First off, what are the Top MBA Programs?
There are many lists out there as included in the links below, with Stanford, HBS, University of Pennsylvania’s Wharton, Chicago Booth, Columbia, MIT Sloan, and Northwestern (Kellog) being among the top institutions on a yearly basis. Several other institutions including Duke (Fuqua), Yale, Dartmouth, UC Berkeley, NYU (Stern), and others offer extremely strong educational experiences with superb opportunities thereafter.
Different ranking lists have separate methodologies giving different weights to competitiveness, networking, compensation, and other factors for a program. However, it is important to go beyond simply pure rankings and consider the program fit that is right for you based on additional factors such as the curriculum offered, culture of the program, and placement of graduates thereafter by industry and geographically that match your particular interests best.
When should I apply?
Applying early is key. If your application is fully prepared prior to round 1, then you should certainly apply then. If it is not completely prepared, a fully revised and well-edited application round 2 will beat out a poorly-done application in cycle 1, so do not rush it last minute. It is possible to apply to round 3 (and some schools have rounds 4 and 5), however the earlier the better as we will explain shortly.
There are multiple reasons for this strategy. First and foremost, when you apply in the first round, a full budget is available for scholarships and this can drastically reduce the cost of attendance. Secondly, if you are from an over-represented group, admissions committee reviewers will not be as concerned about general guidelines for the background of applicants and this can help you if you are otherwise superbly qualified.
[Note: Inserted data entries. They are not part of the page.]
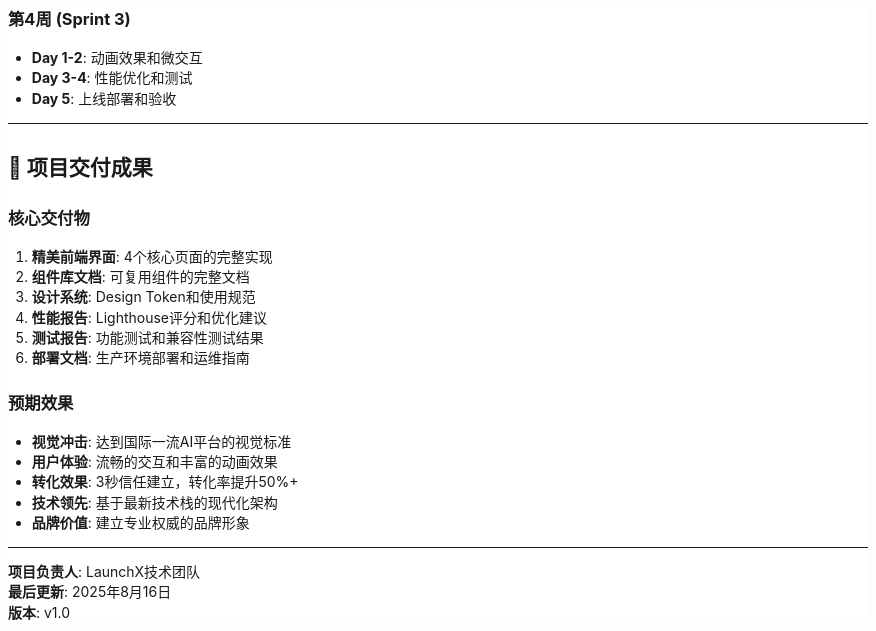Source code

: ### 第4周 (Sprint 3)
- **Day 1-2**: 动画效果和微交互
- **Day 3-4**: 性能优化和测试
- **Day 5**: 上线部署和验收

---

## 🎯 项目交付成果

### 核心交付物
1. **精美前端界面**: 4个核心页面的完整实现
2. **组件库文档**: 可复用组件的完整文档
3. **设计系统**: Design Token和使用规范
4. **性能报告**: Lighthouse评分和优化建议
5. **测试报告**: 功能测试和兼容性测试结果
6. **部署文档**: 生产环境部署和运维指南

### 预期效果
- **视觉冲击**: 达到国际一流AI平台的视觉标准
- **用户体验**: 流畅的交互和丰富的动画效果
- **转化效果**: 3秒信任建立，转化率提升50%+
- **技术领先**: 基于最新技术栈的现代化架构
- **品牌价值**: 建立专业权威的品牌形象

---

**项目负责人**: LaunchX技术团队  
**最后更新**: 2025年8月16日  
**版本**: v1.0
It should be noted however, that if there is something that may improve your chances significantly – for example retaking the GMAT, then it is worth waiting until round 2 to optimize your application.
How Much Experience Do I Need?
MBA admission committees are looking for applicants with at least some level of legitimate real-world experience. The reasons for this are that they will benefit most from the leadership experience gained in MBA training, become great candidates for job applications upon graduation which improves the schools employment statistics, and foremost they will be able to contribute meaningfully to discussions in coursework and to the diversity of experience in the student body.
The sweet spot for this is generally 3-5 years of experience after graduating from university, however one or two years more than this is completely reasonable. It should be noted that less than 2 years of experience will be a difficult selling point to many top programs.
What should my GPA and GMAT scores be?
A general rule of thumb is that a 700+ GMAT score is recommended to give yourself the best chance of acceptance at the top MBA programs. For optimal chances at the very top programs, a GMAT range of 720 to 730 is considered average for accepted students. Indeed, all of the top 7 MBA programs ranked by US News boast average GMAT scores in this range, from number 1 ranked Stanford at 733 to UC Berkeley at 727.
Regarding GPA, the mean of accepted students at top programs is generally between 3.6 and 3.7. This is merely a mean, and students above and below this average certainly achieve acceptance to top programs. With that being said, the lower your GPA is from the typical accepted average at this institutions, the more critical it will be that your experiences, letters of recommendation, and essays stand out.
What kind of experiences and extracurriculars does the ideal MBA candidate possess?
MBA programs are looking for creative thinkers who will be leaders in their industries and fields. The best way to prove you possess this potential is demonstrating that you have already done this in some form with previous clubs, organizations, and work experiences.
While holding a leadership position at work is helpful, some experiences will ideally also be outside of this realm and showcase another side of your talents not otherwise apparent in your application. This can include leading a language studies group on an international trip, being involved in political campaigns or grassroots organizations for the betterment of the community, co-founding or holding a leadership role in a non-profit, or self-starting a business alone or with partners even if that business was small.
The list of potentially ideal features is certainly not limited to this list, however these are examples that are meant to stimulate you to consider activities where you have demonstrated leadership, determination, and creativity that will be most attractive to admissions committees.
What about the application essays?
It cannot be stressed enough that you should not simply write these as a formality and move on. There is a very small cohort of incredibly competitive applicants that are so amazing to the degree that their essay becomes a mere formality.
Otherwise, particularly for the top programs, there are thousands of applicants who all have great GPA’s from strong universities, excellent GMAT’s, enough years of experience at fantastic firms, and so forth. This means that what differentiates you and makes you stand out in reviewers minds will precisely be the essay for that institution. It is imperative that your essay speaks to the unique traits that you can bring to a class of already very qualified individuals at that institution which will enhance the MBA experience for everyone.
The prompt will vary from institution to institution, for instance at Stanford they consistently ask the question ‘What matters to you most and why?’, whereas Harvard will inquire ‘What more would you like us to know?’. Choose one of your greatest stories, and one that is at least somewhat related to the qualities and traits that will be integral to your future career. Fundamentally, your answer should display something new about you that cannot be simply gleamed from your resume, and it should shine a light on a unique quality that you will bring to that class of MBA applicants that others may not.